Indeed, some years ago Jagdish Bhagwati, the dean of US trade economists, coined a label for such proposals: “export protectionism.” As Bhagwati explained to the New York Times:
One type of protectionism is “import protection”: [where] you see competition growing from abroad, and you put up your barriers. But an alternative, if you did not want to appear to be protectionist, is to say foreign competitors don’t have “adequate standards” of all kinds. Or, as in the debate about the North American Free Trade Agreement in 1994, critics used to say, “Mexico’s democracy was not good enough.” All these are ways of saying, “This is all unfair trade, and therefore they have to raise their standards or we won’t trade with them.” The expectation of people who argue that way is that if we raise the standards, it will increase the cost of production, and accomplish the same result as high tariffs.
My AEI colleagues Michael Strain and Mark Perry have analyzed the unintended and deleterious consequences of mandated $15 minimum wages in the US. Just imagine how magnified these negative consequences would be in the Mexican economy where average wages are $3–4 per hour. We also have another stark lesson from Germany, where years of economic ruin ensued when West Germany mandated equal pay for East Germany after reunification — even though East German productivity was about one-third of that of West Germany. Mexican political leaders and well-trained economists are well aware of these examples, and will see this as an up-to-date example of the “export protectionism” that Bhagwati warned about.
Whatever its social and economic problems, Mexico has emerged as a robust, free-wheeling democracy — where the presidency has changed political hands repeatedly since NAFTA was ratified in 1994. While there are imperfections in its labor markets, all of the current candidates for the presidency this year have vowed to institute labor rights reform. (This will certainly be accomplished if Andres Manuel Lopez Obrador, the current leftist frontrunner, by 18 points, is the ultimate victor.) It’s strange (indeed hypocritical) for an administration that touts the inviolability of US sovereignty to so casually seek to dictate domestic wages in another sovereign country.

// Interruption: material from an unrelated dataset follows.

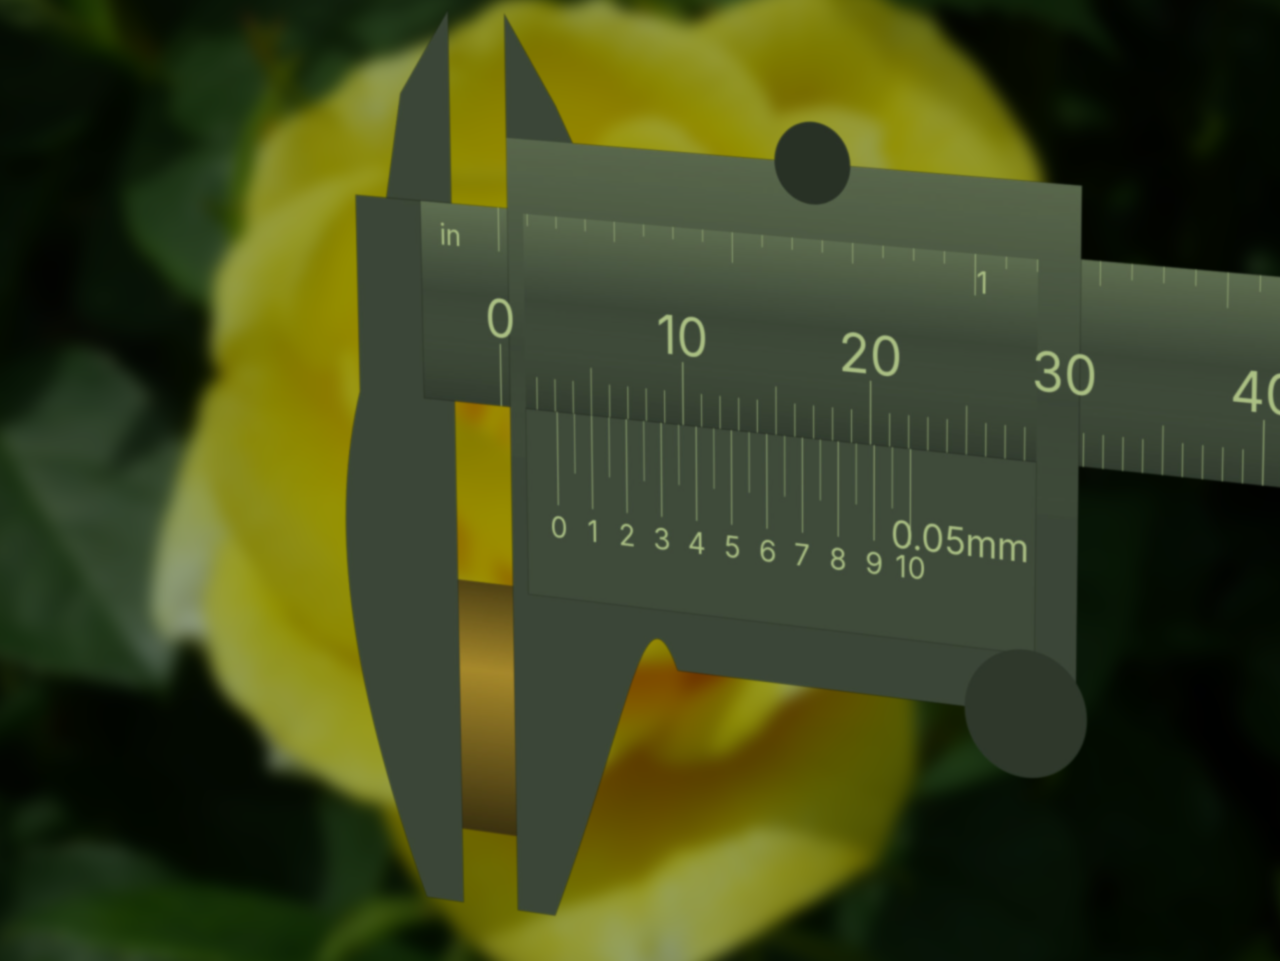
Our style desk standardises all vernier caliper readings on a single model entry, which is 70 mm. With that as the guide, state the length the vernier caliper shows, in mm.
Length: 3.1 mm
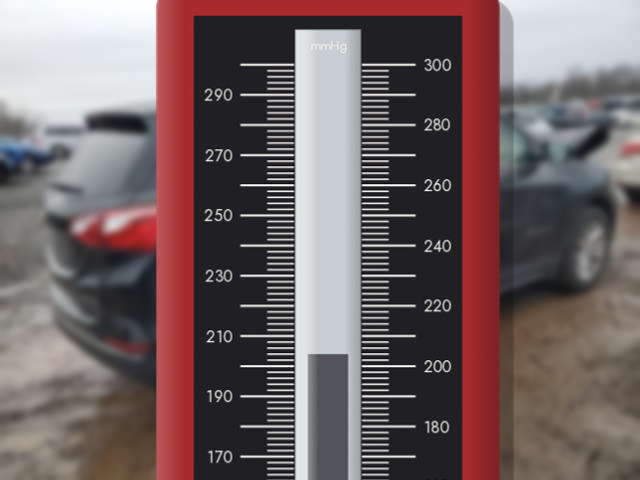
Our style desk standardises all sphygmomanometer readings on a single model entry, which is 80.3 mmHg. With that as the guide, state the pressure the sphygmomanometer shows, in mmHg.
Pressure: 204 mmHg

Finally, on the US side, President Trump seems to think he can win Democratic support for this bit of cynical populism. Republican presidents have tried this before — in 2007 the Bush administration gave in to Democratic congressional demands to “compromise” on labor rights in trade agreements. The result: the Democrats pocketed the cave-in and then refused to pass the pending free trade agreements. Be warned, Mr. President and US Trade Representative.